If, however, you’re using your 7 string for metal and you’re likely to keep it drop tuned most of the time, stick with the heavy and extra heavy strings. These strings hold more tension than lighter gauges do, allowing you to retain proper intonation even when tuned down.
The material that your strings are made from will also have an impact on your overall tone. When we refer to the metals used in string making, we call them alloys. Alloys are mixtures of different elemental metals that when combined provide specific properties. In the case of strings, different metals are blended for their sonic, or strength properties, or in many cases, for a mixture of both.
Coated strings have really come a long way. If you’ve never played a set because you listened to a friend who tried a set 15 years ago and didn’t like them, we strongly suggest you try them for yourself. Especially for players who are hard on their strings, having a coated set loaded up will go a long way to reducing string break anxiety on stage.
Coating adds a layer of polymer, typically Teflon or a Teflon equivalent to the outside of the string. Much like Teflon stops food from sticking to pans, it also prevents dirt and debris from sticking to your strings. On uncoated strings, that same dirt and debris accumulates, causing a loss of tone, and ultimately accelerates corrosion, leading to breaks.

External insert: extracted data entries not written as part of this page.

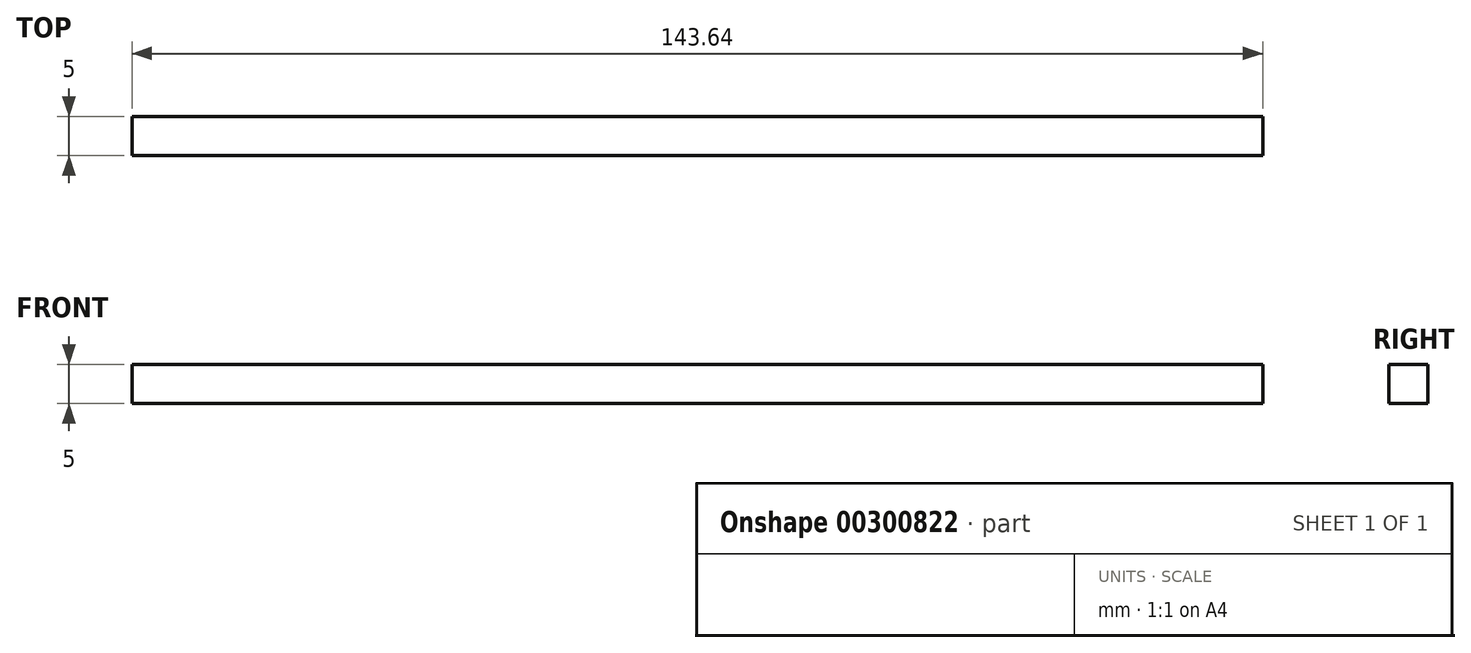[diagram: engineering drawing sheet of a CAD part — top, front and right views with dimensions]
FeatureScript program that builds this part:
annotation { "Feature Type Name" : "Feature", "Feature Type Description" : "" }
export const myFeature = defineFeature(function(context is Context, id is Id, definition is map)
    precondition{}
    {
        {
            var Q0;
            Q0=qCreatedBy(makeId("Top.planeOp"),FACE);
            var sketch = newSketch(context, id + "F0", { "sketchPlane" : qUnion([Q0])});
            skLineSegment(sketch, "E0", {"start": v(0, 2.5) * mm, "end": v(-71.82, 2.5) * mm});
            skLineSegment(sketch, "E1.MirrorCS", {"start": v(0, -2.5) * mm, "end": v(-71.82, -2.5) * mm});
            skLineSegment(sketch, "E2.MirrorCS", {"start": v(0, 2.5) * mm, "end": v(71.82, 2.5) * mm});
            skLineSegment(sketch, "E3.MirrorCS", {"start": v(0, -2.5) * mm, "end": v(71.82, -2.5) * mm});
            skLineSegment(sketch, "E4", {"start": v(-71.82, 2.5) * mm, "end": v(-71.82, -2.5) * mm});
            skLineSegment(sketch, "E5", {"start": v(71.82, -2.5) * mm, "end": v(71.82, 2.5) * mm});
            skSolve(sketch);
        }
        {
            var Q0;
            Q0 = qSketchRegion(id + "F0", true);
            extrude(context, id + "F1", {"entities" : qUnion([Q0]), "depth" : 5 * mm});
        }
    });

Of course, coating isn’t a perfect solution. Not every player likes the feel of coated strings, despite the nanotechnology that is now used to make the polymer layer literally microscopic! On top of that, there’s no denying that there is at least some tone loss, and loss of sustain. With the best coated strings, this may even be inaudible, but if you’re recording, it may become more apparent.

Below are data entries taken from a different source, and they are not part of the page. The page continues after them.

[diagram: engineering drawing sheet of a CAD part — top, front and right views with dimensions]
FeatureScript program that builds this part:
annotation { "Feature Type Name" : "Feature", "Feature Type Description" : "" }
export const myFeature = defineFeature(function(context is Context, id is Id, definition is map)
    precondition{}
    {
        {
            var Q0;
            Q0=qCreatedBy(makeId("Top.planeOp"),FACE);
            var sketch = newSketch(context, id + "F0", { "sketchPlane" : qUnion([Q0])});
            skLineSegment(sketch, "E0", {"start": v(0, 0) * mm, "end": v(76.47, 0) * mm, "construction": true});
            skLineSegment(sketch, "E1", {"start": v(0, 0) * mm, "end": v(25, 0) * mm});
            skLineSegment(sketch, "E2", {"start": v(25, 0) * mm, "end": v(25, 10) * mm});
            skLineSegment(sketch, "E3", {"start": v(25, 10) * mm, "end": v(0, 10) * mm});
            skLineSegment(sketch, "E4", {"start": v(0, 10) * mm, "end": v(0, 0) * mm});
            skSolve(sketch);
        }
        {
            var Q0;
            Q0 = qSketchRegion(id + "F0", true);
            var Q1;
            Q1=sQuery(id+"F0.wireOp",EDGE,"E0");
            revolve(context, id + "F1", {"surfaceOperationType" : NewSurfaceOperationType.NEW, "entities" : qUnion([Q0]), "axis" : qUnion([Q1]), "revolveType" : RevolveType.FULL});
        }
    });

Final thoughts on the Best Guitar Strings for 7 String
We really enjoyed this review! Getting hands on with products for our readers is always great, but given the lack of information out there on the best pre assembled string sets for 7 string guitars, this one was particularly important to us.
To recap our top choices, players looking for a great all round set of strings that can handle standard and drop tuning with ease, the Dunlop Heavy Core NPS are a great choice.
If budget is a big concern for you, but you aren’t willing to sacrifice quality or tone, go with the Ernie Ball 7 String Power Slinkies.
If you’re simply looking for the best of the best, we can’t recommend the Ernie Ball Cobalt Slinky 7 String set enough! They had tone, strength, comfort, and stability in bunches, and we truly loved playing them.